Der Bundesrat passt per 1. Januar 2011 die AHV- und IV-Renten der aktuellen Preis- und Lohnentwicklung an. Gleichzeitig werden die Berechnungsgrundlagen der beruflichen Vorsorge darauf abgestimmt. Dies hat auch Auswirkungen auf die private gebundene Vorsorge. 

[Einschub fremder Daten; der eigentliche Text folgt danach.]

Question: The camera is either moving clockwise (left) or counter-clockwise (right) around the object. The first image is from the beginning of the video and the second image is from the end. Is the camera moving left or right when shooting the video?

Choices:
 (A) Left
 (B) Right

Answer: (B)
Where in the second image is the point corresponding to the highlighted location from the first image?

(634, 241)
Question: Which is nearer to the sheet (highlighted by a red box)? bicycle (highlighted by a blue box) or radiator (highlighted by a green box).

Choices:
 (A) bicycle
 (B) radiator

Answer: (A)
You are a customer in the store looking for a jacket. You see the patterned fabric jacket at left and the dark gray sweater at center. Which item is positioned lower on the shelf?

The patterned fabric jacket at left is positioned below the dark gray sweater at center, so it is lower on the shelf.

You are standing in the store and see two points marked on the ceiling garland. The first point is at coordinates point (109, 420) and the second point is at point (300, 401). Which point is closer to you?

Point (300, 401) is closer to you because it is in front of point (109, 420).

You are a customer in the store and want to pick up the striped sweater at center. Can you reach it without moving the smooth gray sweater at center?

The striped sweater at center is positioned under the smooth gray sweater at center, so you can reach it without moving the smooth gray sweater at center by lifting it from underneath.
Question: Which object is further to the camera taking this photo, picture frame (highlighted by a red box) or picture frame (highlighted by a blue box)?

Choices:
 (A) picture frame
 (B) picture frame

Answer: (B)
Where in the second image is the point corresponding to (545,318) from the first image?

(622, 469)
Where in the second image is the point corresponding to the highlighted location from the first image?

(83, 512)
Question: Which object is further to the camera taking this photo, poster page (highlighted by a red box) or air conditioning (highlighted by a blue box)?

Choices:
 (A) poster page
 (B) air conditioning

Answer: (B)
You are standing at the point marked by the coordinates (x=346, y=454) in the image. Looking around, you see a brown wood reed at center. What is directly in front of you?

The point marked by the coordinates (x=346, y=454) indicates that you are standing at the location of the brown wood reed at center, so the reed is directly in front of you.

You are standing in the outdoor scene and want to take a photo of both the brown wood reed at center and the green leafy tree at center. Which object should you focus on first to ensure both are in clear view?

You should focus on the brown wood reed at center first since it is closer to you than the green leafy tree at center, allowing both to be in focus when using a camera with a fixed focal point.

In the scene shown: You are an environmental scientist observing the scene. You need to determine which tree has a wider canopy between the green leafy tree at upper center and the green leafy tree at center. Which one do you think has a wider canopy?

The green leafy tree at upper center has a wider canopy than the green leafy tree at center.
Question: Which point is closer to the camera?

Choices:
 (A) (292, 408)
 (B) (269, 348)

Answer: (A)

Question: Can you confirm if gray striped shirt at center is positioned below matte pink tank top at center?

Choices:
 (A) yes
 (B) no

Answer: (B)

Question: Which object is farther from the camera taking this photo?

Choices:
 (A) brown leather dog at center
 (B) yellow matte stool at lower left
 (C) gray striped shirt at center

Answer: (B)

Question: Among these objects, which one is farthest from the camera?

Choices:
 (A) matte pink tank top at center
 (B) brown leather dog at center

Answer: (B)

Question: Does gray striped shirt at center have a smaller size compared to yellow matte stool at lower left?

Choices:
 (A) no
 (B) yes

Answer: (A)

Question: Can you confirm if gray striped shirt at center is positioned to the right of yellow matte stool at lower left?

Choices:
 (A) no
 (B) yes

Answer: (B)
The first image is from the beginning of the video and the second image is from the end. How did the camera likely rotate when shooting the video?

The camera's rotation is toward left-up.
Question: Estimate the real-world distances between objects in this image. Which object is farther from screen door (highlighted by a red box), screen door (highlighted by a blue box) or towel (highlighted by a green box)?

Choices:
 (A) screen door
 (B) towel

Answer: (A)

In der obligatorischen beruflichen Vorsorge wird der Koordinationsabzug für 2011 von 23'940 auf 24'360 Franken erhöht, die Eintrittsschwelle steigt von 20'520 auf 20'880 Franken. Der maximal erlaubte Steuerabzug im Rahmen der gebundenen Selbstvorsorge (Säule 3a) beträgt neu 6'682 Franken (heute 6'566) für Personen, die bereits eine 2. Säule haben. Personen ohne 2. Säule dürfen 33'408 Franken (heute 32'832) Steuer befreit in die 3. Säule einzahlen. 

Mit dem Koordinationsabzug gemäss BVG von 24‘360 Franken werden die Leistungen der 2. Säule mit denjenigen der 1. Säule koordiniert. Der Koordinationsabzug entspricht 87,5 Prozent der einfachen maximalen AHV-Rente. Da diese 2011 auf 2'320 Franken angehoben wird, steigt auch der Koordinationsabzug. Die minimale AHV/IV-Rente wird 2011 von 1'140 auf 1'160 Franken pro Monat erhöht. 

Die Mindestbeiträge von Selbständigerwerbenden und von Nichterwerbstätigen für AHV, IV und EO werden von 460 auf 475 Franken pro Jahr erhöht, der Mindestbeitrag für die freiwillige AHV/IV von 892 auf 904 Franken.